╭─ Text

German artist and poet

Anna Maria von Baden-Durlach (May 29, 1617 – October 17, 1672) was a German poet and painter. She was a daughter of Margrave Georg Friedrich von Baden.

==Life==
Anna Maria von Baden-Durlach was a daughter of Margrave Georg Friedrich von Baden from his second marriage to Agathe of Erbach. After the early death of her mother (1621) she grew up under the care of her "faithful Starschedelin" in the Margrave's Dragon Castle on the Ill in Strasbourg. Like her younger sister Elisabeth, she received a thorough education, although at the time the Thirty Years War was worsening. She had a poetic and artistic talent, and quite early she began to write and paint.

According to Karl Obser (1935), her poetry was influenced by the Strasbourg "Sincere Society of the Firs". She wrote poems and sayings. "They are free of baroque tears and express their instructive wisdom and their simple-religious meaning in a pleasing way. The poetic element is small, but the God-given view of life finds and gives consolation". "Some examples of headings may illustrate their moral purpose and life experience: Anger is an evil of all evils. A faithful friend is a great treasure, praise of humility, thought from eternity, Beauty passes, virtue persists."

╰─

Required tasks.
a: Copy from the biography, starting at "German artist and" and ending at "write and paint.".
b: List each year given in the biography.

╭─ Record set

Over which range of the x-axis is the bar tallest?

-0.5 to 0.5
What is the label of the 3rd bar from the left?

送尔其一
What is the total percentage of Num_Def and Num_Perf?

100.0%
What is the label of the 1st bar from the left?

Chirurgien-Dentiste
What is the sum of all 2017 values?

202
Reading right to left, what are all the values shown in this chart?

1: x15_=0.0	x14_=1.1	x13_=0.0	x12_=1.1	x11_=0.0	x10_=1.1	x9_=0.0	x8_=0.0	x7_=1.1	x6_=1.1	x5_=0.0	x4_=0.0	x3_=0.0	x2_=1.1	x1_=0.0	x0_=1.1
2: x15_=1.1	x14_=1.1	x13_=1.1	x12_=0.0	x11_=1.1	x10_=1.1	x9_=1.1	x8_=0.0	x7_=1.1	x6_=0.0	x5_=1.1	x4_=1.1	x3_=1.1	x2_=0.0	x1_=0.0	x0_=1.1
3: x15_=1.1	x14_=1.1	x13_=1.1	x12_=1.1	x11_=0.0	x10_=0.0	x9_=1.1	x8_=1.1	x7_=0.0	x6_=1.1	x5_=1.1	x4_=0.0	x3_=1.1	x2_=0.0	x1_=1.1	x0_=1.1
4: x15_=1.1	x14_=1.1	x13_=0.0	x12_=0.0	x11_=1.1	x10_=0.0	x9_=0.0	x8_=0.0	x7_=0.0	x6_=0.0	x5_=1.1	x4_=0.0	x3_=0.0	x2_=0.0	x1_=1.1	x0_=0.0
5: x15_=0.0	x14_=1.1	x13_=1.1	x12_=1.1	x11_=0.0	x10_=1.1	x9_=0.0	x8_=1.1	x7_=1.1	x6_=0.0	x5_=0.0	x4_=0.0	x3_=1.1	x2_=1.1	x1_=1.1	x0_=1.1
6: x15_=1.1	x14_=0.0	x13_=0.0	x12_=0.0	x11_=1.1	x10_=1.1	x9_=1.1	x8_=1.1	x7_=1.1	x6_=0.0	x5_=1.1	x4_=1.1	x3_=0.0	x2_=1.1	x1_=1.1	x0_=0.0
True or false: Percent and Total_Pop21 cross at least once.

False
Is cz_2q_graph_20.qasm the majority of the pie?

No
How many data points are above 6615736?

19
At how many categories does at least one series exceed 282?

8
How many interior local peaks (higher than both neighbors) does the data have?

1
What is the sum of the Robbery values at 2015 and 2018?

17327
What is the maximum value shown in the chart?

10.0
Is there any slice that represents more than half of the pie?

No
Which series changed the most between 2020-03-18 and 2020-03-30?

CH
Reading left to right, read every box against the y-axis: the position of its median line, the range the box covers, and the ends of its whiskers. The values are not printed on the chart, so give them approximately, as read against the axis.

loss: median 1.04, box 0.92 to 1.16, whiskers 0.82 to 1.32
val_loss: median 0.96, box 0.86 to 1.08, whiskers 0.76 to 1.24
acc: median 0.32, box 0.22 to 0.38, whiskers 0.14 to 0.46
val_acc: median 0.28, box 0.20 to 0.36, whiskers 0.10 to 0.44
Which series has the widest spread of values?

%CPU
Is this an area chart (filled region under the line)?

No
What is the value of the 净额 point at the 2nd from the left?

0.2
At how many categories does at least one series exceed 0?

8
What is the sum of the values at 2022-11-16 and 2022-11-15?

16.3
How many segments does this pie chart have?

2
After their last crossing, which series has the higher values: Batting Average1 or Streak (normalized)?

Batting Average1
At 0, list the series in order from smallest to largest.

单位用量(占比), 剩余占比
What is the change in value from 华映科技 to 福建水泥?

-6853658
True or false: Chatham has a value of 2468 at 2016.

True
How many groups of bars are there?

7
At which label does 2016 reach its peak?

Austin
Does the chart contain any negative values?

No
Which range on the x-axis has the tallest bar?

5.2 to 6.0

╰─

Responses per task.
a:
German artist and poet

Anna Maria von Baden-Durlach (May 29, 1617 – October 17, 1672) was a German poet and painter. She was a daughter of Margrave Georg Friedrich von Baden.

==Life==
Anna Maria von Baden-Durlach was a daughter of Margrave Georg Friedrich von Baden from his second marriage to Agathe of Erbach. After the early death of her mother (1621) she grew up under the care of her "faithful Starschedelin" in the Margrave's Dragon Castle on the Ill in Strasbourg. Like her younger sister Elisabeth, she received a thorough education, although at the time the Thirty Years War was worsening. She had a poetic and artistic talent, and quite early she began to write and paint.

b: 1617, 1672, 1621, 1935